Only the lines of the data below from the one with "nose: (593, 470)" through the one with "left elbow: (683, 497)" are wanted. Repeat them exactly.
RECORD EXCERPTS section start
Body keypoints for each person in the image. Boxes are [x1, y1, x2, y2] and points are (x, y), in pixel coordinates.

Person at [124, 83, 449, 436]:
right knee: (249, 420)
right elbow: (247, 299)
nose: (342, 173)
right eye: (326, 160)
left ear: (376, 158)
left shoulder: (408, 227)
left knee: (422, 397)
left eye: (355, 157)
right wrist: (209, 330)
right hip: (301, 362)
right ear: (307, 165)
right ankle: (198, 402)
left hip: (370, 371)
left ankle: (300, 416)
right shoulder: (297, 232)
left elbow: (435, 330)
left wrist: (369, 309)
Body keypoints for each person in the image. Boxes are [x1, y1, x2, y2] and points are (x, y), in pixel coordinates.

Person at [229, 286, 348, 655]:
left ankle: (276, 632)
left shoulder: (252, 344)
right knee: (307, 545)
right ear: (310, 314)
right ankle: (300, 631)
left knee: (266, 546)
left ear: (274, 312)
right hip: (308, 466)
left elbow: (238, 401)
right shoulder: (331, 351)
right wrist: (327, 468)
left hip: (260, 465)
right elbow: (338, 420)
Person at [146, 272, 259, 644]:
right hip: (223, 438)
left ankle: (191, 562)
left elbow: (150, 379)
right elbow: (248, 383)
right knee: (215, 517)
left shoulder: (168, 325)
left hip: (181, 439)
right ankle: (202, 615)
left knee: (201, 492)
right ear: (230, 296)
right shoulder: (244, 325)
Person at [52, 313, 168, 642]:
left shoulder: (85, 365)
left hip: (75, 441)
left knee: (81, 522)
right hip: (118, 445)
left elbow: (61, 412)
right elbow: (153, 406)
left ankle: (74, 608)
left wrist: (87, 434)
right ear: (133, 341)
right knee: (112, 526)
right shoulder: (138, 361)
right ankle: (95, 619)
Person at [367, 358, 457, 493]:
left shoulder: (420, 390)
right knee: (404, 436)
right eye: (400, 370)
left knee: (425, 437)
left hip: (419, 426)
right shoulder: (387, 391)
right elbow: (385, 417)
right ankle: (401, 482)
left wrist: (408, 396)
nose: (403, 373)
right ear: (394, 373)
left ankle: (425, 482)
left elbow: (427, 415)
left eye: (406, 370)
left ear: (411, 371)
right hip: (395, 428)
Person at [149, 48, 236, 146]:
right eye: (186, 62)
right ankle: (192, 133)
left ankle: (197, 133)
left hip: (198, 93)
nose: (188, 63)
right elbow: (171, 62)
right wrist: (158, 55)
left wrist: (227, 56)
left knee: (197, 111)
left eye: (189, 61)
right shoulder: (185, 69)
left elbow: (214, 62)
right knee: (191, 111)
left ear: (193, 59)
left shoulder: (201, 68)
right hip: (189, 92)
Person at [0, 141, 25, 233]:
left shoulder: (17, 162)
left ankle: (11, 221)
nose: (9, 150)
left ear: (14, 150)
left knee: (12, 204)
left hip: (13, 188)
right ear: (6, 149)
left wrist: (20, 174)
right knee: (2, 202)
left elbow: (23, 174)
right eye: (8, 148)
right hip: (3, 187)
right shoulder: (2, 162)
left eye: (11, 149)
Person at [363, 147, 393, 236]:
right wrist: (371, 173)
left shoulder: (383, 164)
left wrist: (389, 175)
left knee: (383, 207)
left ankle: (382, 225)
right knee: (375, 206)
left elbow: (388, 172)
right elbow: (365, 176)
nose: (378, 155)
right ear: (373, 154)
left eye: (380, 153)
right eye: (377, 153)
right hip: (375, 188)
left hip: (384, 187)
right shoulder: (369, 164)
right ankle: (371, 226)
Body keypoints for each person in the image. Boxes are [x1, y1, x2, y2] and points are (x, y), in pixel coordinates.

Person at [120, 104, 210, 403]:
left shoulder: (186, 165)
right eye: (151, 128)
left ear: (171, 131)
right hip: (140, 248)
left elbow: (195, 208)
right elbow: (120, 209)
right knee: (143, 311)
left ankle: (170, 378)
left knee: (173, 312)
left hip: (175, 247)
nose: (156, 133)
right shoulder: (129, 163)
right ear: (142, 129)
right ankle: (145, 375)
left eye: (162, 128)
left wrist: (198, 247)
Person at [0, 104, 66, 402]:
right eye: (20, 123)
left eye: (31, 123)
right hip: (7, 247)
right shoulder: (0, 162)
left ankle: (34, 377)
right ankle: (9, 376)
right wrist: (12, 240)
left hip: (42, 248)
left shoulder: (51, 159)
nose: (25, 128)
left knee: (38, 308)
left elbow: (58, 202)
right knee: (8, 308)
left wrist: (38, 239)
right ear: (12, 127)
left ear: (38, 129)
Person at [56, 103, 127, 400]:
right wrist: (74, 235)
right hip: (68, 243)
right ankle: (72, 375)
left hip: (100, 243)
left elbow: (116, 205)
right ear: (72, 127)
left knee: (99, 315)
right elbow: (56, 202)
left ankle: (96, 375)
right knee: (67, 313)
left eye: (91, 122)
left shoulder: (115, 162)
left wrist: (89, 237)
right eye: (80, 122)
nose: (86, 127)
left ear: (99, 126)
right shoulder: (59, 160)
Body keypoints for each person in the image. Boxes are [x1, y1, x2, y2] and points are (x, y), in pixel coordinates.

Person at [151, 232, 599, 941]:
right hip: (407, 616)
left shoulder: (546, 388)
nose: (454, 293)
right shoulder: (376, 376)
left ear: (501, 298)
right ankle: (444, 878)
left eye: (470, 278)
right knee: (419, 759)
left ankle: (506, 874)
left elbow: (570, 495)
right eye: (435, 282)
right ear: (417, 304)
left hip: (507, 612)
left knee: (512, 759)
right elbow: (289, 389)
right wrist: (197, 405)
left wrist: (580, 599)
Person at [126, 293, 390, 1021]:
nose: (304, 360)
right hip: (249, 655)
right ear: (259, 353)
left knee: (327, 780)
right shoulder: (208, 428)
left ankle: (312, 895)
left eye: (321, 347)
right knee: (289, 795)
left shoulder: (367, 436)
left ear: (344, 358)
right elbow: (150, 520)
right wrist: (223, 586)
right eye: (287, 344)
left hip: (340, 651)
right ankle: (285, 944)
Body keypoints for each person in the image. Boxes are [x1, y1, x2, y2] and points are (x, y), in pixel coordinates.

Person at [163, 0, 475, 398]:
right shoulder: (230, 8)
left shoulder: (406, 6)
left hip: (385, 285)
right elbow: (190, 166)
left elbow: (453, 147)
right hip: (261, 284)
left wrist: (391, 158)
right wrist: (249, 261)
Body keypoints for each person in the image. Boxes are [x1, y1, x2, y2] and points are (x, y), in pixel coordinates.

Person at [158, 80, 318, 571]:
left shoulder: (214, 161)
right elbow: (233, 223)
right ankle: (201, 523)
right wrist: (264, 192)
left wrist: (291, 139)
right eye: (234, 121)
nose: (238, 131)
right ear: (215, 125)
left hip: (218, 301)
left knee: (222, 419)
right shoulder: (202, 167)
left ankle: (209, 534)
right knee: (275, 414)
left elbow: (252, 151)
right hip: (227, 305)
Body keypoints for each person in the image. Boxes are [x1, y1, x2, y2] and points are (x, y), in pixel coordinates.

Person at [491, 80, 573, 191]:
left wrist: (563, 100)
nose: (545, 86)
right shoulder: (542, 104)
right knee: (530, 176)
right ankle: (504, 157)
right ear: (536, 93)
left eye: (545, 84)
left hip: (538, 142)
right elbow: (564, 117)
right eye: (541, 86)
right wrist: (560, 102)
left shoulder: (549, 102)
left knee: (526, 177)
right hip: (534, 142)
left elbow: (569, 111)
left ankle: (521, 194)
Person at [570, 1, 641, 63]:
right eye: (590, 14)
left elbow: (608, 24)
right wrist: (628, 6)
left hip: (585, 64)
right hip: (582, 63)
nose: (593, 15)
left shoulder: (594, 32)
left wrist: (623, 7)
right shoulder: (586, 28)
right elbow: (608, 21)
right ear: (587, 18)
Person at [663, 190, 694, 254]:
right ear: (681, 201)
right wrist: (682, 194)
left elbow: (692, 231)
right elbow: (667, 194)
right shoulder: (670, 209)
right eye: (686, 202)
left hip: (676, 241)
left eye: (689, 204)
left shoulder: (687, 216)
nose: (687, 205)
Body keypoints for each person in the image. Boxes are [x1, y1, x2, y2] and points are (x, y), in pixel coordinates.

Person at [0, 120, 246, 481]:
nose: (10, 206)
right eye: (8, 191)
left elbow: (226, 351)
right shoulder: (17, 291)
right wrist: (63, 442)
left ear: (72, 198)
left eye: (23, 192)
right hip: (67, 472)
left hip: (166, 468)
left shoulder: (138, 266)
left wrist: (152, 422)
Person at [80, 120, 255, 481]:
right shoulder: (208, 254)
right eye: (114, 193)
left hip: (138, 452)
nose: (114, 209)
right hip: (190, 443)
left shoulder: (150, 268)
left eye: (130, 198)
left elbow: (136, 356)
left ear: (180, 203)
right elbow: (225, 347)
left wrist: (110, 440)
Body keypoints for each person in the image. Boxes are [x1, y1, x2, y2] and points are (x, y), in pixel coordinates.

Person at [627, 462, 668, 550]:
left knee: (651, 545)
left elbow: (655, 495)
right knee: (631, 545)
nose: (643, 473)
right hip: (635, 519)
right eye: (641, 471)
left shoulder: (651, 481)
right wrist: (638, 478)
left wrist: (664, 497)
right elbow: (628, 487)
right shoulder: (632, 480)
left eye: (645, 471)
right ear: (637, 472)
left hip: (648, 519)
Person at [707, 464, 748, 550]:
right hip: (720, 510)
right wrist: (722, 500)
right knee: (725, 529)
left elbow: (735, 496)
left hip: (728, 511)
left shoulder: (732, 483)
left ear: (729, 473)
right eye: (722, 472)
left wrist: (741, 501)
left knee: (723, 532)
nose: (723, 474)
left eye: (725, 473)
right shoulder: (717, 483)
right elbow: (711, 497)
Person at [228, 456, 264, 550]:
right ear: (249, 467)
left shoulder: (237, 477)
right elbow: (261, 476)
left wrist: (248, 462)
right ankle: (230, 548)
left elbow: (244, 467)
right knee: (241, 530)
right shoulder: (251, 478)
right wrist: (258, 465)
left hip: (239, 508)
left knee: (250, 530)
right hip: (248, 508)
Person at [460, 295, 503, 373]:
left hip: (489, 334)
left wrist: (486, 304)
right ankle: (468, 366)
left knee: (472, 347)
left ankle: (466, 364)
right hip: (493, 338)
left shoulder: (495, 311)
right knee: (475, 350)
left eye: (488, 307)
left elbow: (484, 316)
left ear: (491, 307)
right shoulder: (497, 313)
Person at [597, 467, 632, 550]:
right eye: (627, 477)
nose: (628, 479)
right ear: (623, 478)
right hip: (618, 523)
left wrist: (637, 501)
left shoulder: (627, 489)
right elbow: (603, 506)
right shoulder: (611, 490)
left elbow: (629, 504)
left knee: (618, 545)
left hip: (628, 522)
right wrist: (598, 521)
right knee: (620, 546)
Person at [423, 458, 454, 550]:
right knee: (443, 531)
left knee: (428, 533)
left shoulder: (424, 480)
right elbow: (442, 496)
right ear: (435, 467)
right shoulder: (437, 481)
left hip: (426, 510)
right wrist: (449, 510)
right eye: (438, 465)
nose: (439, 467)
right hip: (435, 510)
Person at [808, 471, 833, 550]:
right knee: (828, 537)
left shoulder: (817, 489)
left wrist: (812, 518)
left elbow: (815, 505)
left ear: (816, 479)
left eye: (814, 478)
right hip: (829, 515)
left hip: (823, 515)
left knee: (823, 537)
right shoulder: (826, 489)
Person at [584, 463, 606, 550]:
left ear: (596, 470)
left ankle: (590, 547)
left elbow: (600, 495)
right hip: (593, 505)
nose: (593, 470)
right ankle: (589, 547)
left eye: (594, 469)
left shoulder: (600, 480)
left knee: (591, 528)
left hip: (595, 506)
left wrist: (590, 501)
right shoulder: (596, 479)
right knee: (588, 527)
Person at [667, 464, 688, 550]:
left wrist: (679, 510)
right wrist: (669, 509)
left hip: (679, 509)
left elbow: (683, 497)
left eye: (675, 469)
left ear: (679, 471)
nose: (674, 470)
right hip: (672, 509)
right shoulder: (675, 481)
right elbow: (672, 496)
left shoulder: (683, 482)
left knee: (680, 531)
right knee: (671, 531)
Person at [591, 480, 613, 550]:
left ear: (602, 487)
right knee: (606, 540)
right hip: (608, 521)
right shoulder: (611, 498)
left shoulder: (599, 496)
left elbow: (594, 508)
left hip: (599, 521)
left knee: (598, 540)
RECORD EXCERPTS section end
> **FINAL ANSWER**:
nose: (593, 470)
right ankle: (589, 547)
left eye: (594, 469)
left shoulder: (600, 480)
left knee: (591, 528)
left hip: (595, 506)
left wrist: (590, 501)
right shoulder: (596, 479)
right knee: (588, 527)
Person at [667, 464, 688, 550]:
left wrist: (679, 510)
right wrist: (669, 509)
left hip: (679, 509)
left elbow: (683, 497)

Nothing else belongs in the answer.